1. A Borges-like story. A plane without a surface is impossible to conceive, and so, you might think, is a plane with only one surface, but you can make that easily with a strip of paper. You twist one end of it 180 degrees and tape it to the other, and it is called a Mobius strip or cylinder. A line drawn along it arrives on the opposite side. I once wrote a story about that (it too is somewhere in my mislaid “Among the Shapes”) with two two-dimensional beings who live in this Flatland, called Stabilis and Mobilis. Stabilis stays where he is; Mobilis sets off on a journey all the way around the world, and arrives back with his heart seeming (to Stabilis) to be on the other side of his body.

2. James King says:

Guy,
I didn’t notice any polyhedrons or orreries, but some of these images provided by Google of what’s being done with 3D printers amaze me and trigger many ideas:

With your expertise in representing 3D objects in 2D, your artistic skills and good judgement, your computer and algorithmic skills, etc, I wonder if this 3D technology might be of interest. I think, for example, of “Kepler’s polyhedral cosmos” at the end of page 34 of Astronomical Calendar 2015. Or maybe there’s a way to produce a better planisphere using this technology (at least as a prototype). (My overall favorite planisphere continues to be the one available from Edmond, but I can think of improvements..)

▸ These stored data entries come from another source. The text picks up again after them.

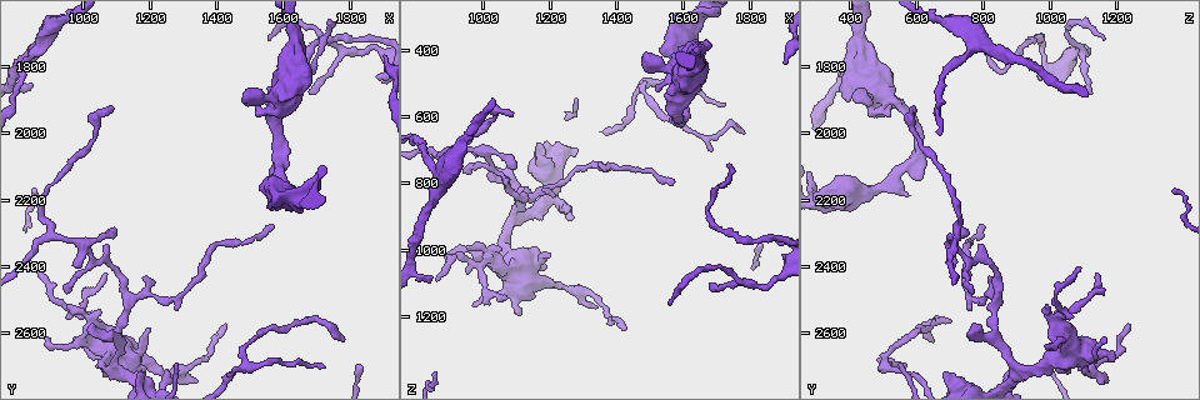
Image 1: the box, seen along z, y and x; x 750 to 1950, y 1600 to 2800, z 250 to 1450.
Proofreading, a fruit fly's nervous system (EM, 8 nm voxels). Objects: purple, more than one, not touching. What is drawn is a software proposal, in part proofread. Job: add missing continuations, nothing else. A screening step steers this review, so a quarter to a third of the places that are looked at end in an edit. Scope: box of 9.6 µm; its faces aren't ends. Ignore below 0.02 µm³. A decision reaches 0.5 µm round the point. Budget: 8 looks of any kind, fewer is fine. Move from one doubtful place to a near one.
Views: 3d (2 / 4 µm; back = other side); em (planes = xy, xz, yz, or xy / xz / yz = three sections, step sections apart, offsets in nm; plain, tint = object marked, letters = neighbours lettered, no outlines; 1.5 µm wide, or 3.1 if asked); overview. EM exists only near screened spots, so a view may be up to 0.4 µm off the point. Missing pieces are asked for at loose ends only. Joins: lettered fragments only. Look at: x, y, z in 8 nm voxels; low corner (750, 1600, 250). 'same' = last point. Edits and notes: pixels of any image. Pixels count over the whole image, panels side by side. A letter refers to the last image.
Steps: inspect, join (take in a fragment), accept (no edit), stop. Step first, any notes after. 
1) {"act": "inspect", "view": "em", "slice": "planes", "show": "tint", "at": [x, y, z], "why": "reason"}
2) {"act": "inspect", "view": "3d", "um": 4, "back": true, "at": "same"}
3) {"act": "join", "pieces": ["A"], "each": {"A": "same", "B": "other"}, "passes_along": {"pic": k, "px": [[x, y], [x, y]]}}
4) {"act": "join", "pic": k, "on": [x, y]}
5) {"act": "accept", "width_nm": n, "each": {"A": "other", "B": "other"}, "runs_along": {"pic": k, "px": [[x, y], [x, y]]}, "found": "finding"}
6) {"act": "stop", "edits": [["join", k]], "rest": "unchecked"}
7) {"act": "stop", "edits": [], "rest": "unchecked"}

{"act": "inspect", "view": "3d", "um": 4, "at": [1670, 1880, 1110], "why": "tapers out"}

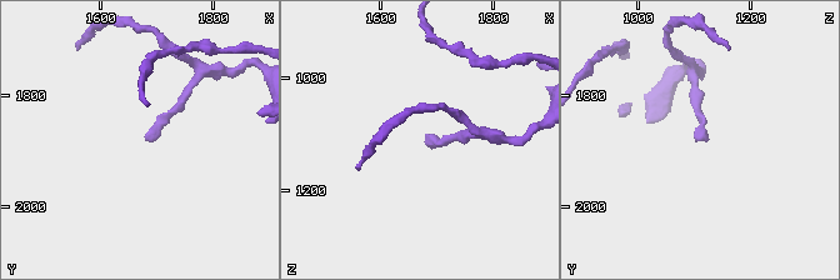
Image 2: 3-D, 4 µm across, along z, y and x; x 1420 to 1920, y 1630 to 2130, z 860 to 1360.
{"act": "inspect", "view": "em", "slice": "planes", "show": "letters", "at": [1675, 1875, 1110], "why": "shape alone is not enough"}

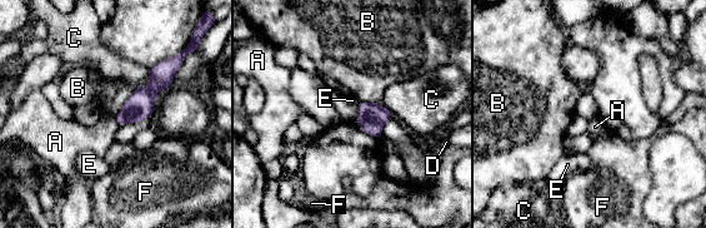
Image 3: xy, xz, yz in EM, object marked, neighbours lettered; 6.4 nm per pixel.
{"act": "accept", "each": {"A": "other", "B": "other", "C": "other", "D": "other", "E": "other", "F": "other"}, "border": {"pic": 3, "px": [[114, 118], [119, 124]]}, "found": "none of them fits"}

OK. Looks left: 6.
{"act": "inspect", "view": "em", "slice": "planes", "show": "plain", "at": [1090, 2310, 750]}

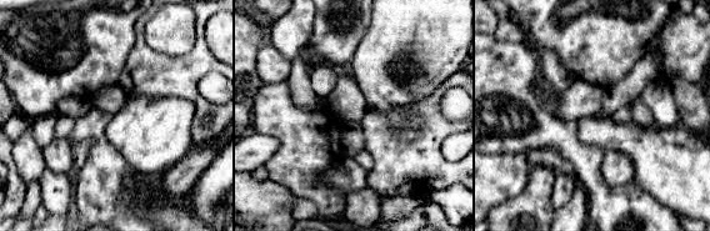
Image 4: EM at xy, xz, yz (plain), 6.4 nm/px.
{"act": "inspect", "view": "em", "slice": "planes", "show": "tint", "at": "same", "why": "with the object marked"}

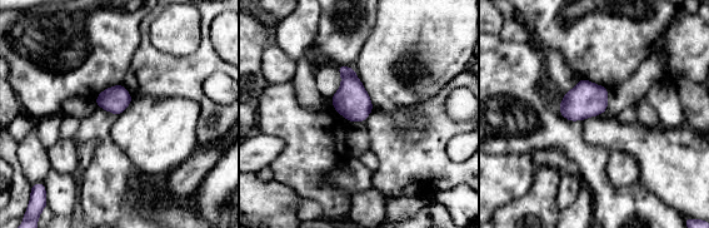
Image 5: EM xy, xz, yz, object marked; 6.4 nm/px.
{"act": "inspect", "view": "em", "slice": "planes", "show": "letters", "at": "same"}

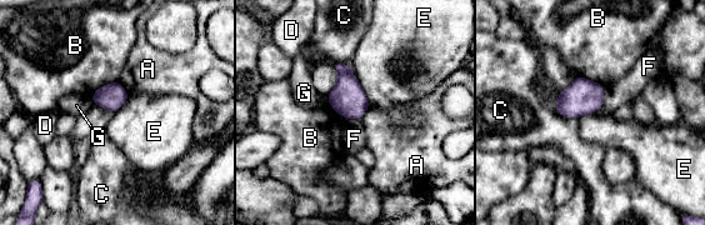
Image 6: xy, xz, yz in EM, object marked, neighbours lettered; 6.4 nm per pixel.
{"act": "accept", "each": {"A": "other", "B": "other", "C": "other", "D": "other", "E": "other", "F": "other", "G": "other"}, "border": {"pic": 6, "px": [[554, 106], [564, 116], [576, 118]]}, "found": "no lettered fragment goes on from it"}

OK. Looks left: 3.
{"act": "inspect", "view": "em", "slice": "xz", "step": 8, "show": "letters", "at": [850, 2400, 1090], "why": "free end"}

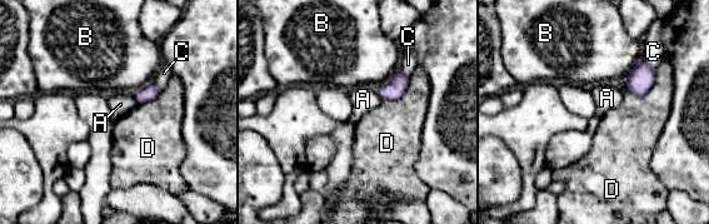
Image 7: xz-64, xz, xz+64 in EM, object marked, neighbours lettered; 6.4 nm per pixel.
{"act": "inspect", "view": "em", "slice": "planes", "show": "letters", "at": "same"}

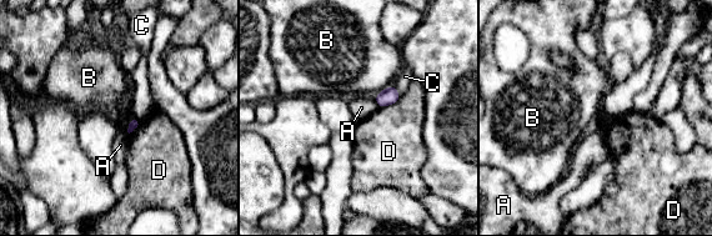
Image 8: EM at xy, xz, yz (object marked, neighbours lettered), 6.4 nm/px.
{"act": "accept", "each": {"A": "other", "B": "other", "C": "other", "D": "other"}, "found": "none of them fits"}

BTW, the original cover of AC2015 was good enough for me, but thanks for the improved version you blogged to us recently. And thanks for sharing some details of your travails in learning to automate the production of more accurate polyhedron images!

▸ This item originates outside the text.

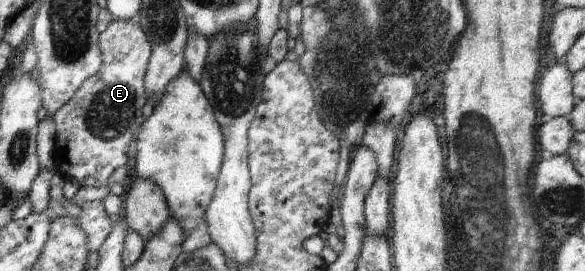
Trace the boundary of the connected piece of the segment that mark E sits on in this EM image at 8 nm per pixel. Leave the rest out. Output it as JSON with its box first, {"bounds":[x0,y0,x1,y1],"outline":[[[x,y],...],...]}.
{"bounds":[55,20,151,188],"outline":[[[113,20],[111,26],[99,34],[99,50],[103,64],[99,72],[91,78],[87,78],[81,88],[75,92],[75,96],[63,104],[55,114],[55,157],[56,172],[65,179],[77,180],[79,186],[93,186],[99,188],[107,184],[111,174],[117,168],[125,167],[129,161],[129,142],[133,136],[140,132],[144,122],[143,106],[147,99],[145,92],[145,73],[151,56],[151,44],[145,32],[137,20]]]}

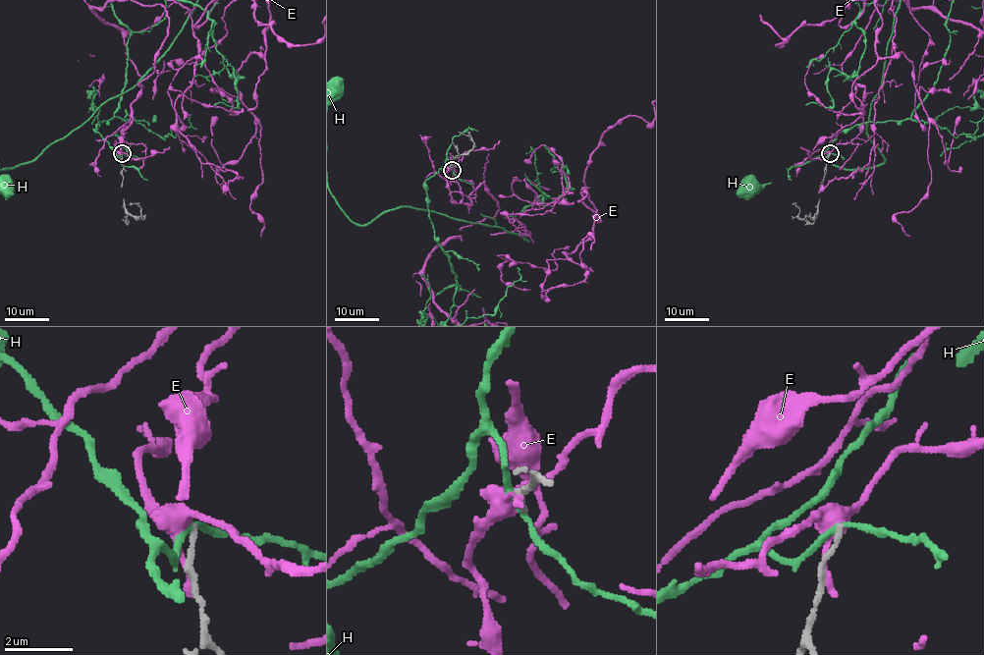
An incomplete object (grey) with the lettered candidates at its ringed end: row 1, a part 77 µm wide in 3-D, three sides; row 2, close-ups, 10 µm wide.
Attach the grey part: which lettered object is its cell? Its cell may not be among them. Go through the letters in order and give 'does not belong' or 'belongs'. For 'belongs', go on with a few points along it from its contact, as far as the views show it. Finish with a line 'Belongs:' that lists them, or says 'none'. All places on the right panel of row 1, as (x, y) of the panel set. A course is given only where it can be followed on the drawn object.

BTW2, the above template you provide for constructing a dodecahedron is very cool, and your related observations about the relevance of the number 5 to humans are worthy of some meditation..

1. To make James’s link work, delete the space between “search?” and “q”. In other words, copy the whole of his text from “http” to the end of the paragraph, paste it into the browser address box, and delete that space.

I can sort of imagine how 3-D printing works, though I assume it’s done with machinery. I don’t know how 3-D animations are programmed, such as the one you can find somewhere of the two halves of the dodecahedron actually rotating into their clasp. I imagine it could be used to animate the construction of Kepler’s cosmos of polyhedrons enclosing each other. Something else to learn if there were infinite time after doing enough more of the learning of WordPress, Photoshop, Musescore, etc., etc.

I will say more about “five… at the root of our being” if I can find a mass of notes I once made (before computer) for a project called “Among the Shapes”.

3. Anthony Barreiro says:

I’ve learned so much about polyhedra this year! And the dodecahedron is my favorite. Five is certainly the first number that jumps out at me when looking at a dodecahedron.

By the way, the picture of the lamp should be rotated 90 degrees clockwise. It’s not a great picture to start with, a quick snap with my ipad with the Sun backlighting the lamp (as you said, “without thinking” — no ray tracing needed!).